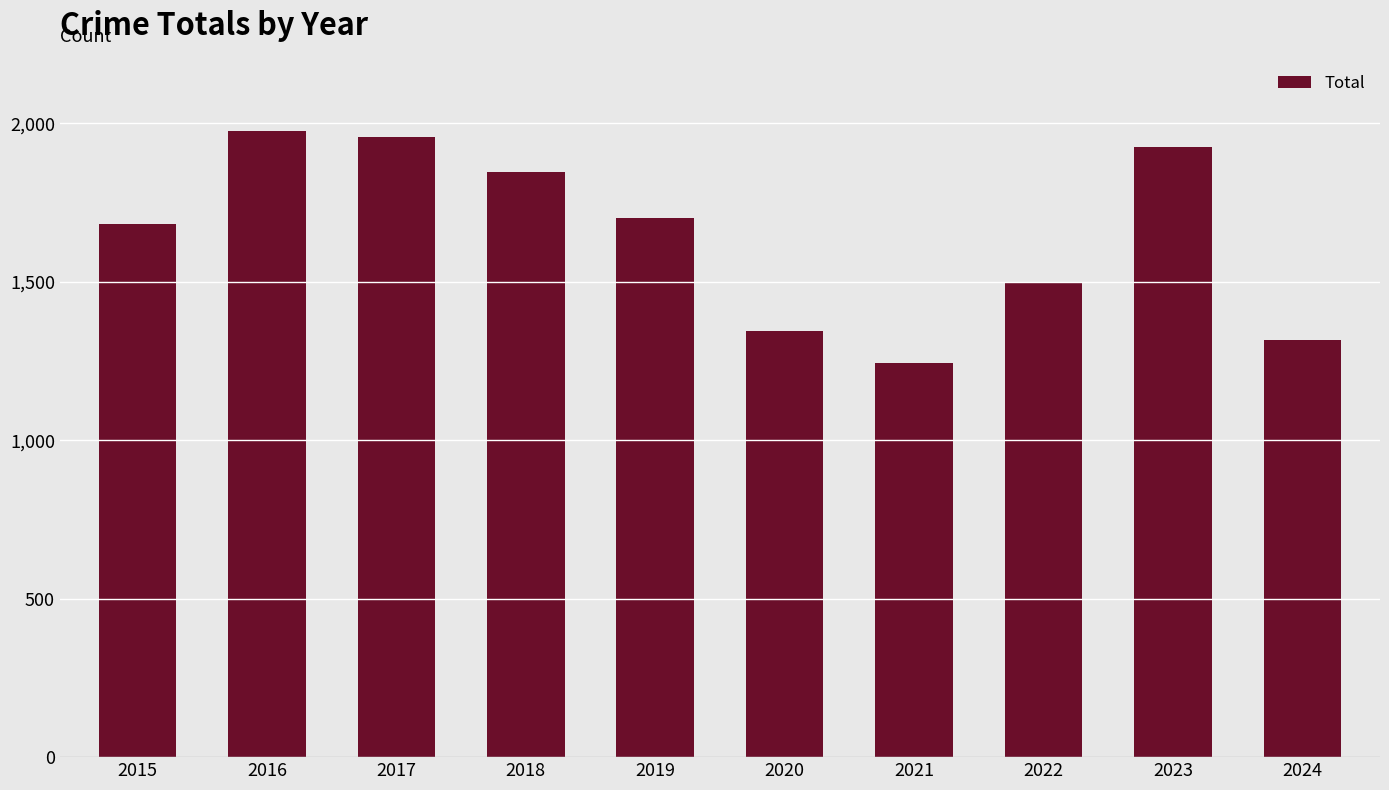

How many bars are there in total?

10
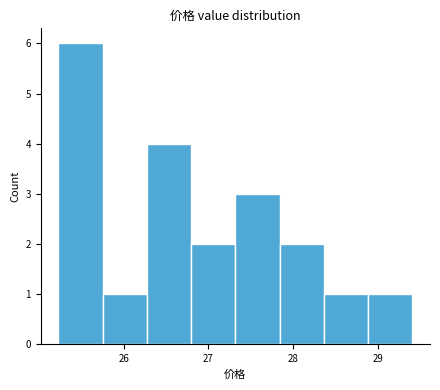

Reading left to right, transcribe this chart: for each bar, give the range it covers on the x-axis and its height. Neither the bar edges nor the heights are printed on the chart, so give them approximately, as read against the axes.

25.2 to 25.8: 6
25.8 to 26.3: 1
26.3 to 26.8: 4
26.8 to 27.3: 2
27.3 to 27.8: 3
27.8 to 28.4: 2
28.4 to 28.9: 1
28.9 to 29.4: 1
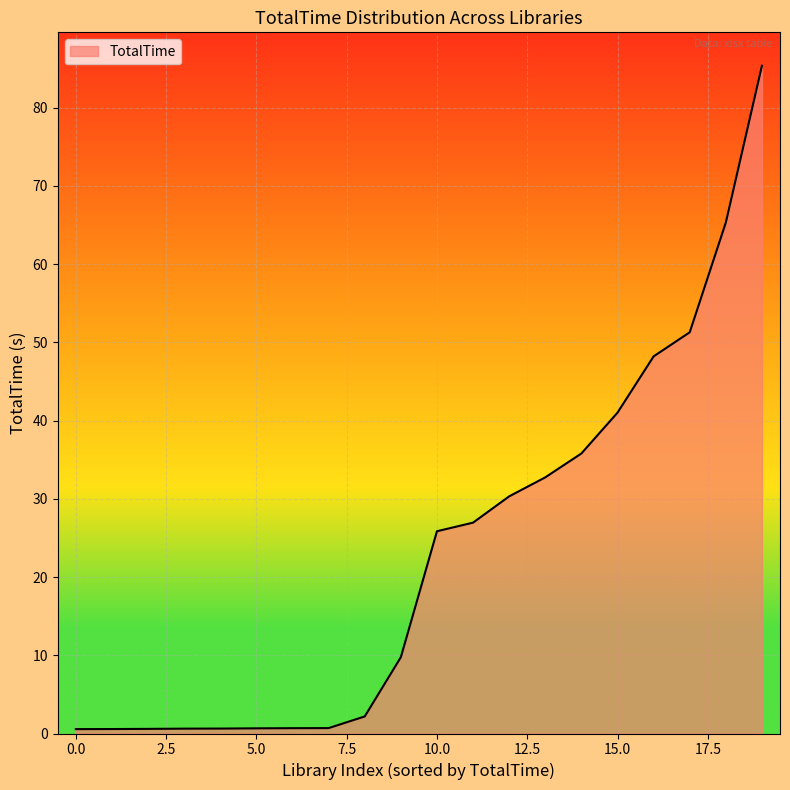

What is the difference between the maximum and minimum values?

84.8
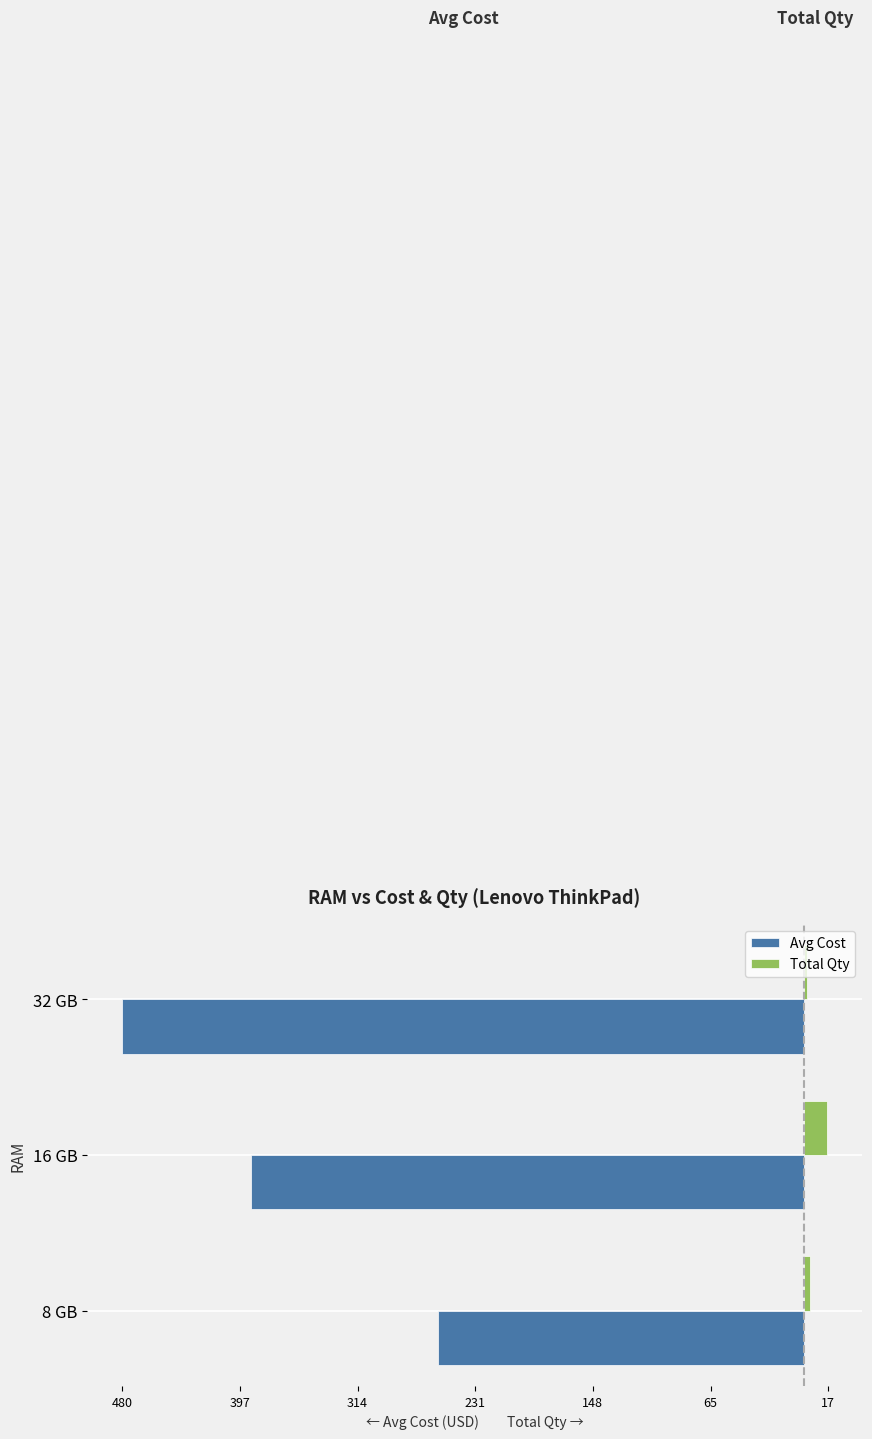

What are all the series names shown in the legend?

Avg Cost, Total Qty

--- Work to be completed ---
Reproduce every item above with "chart" changed to "graph" and all other text left unchanged, omitting the pictures.

--- Final answer ---
How many bars are there in total?

10

Reading left to right, transcribe this graph: for each bar, give the range it covers on the x-axis and its height. Neither the bar edges nor the heights are printed on the graph, so give them approximately, as read against the axes.

25.2 to 25.8: 6
25.8 to 26.3: 1
26.3 to 26.8: 4
26.8 to 27.3: 2
27.3 to 27.8: 3
27.8 to 28.4: 2
28.4 to 28.9: 1
28.9 to 29.4: 1

What is the difference between the maximum and minimum values?

84.8

What are all the series names shown in the legend?

Avg Cost, Total Qty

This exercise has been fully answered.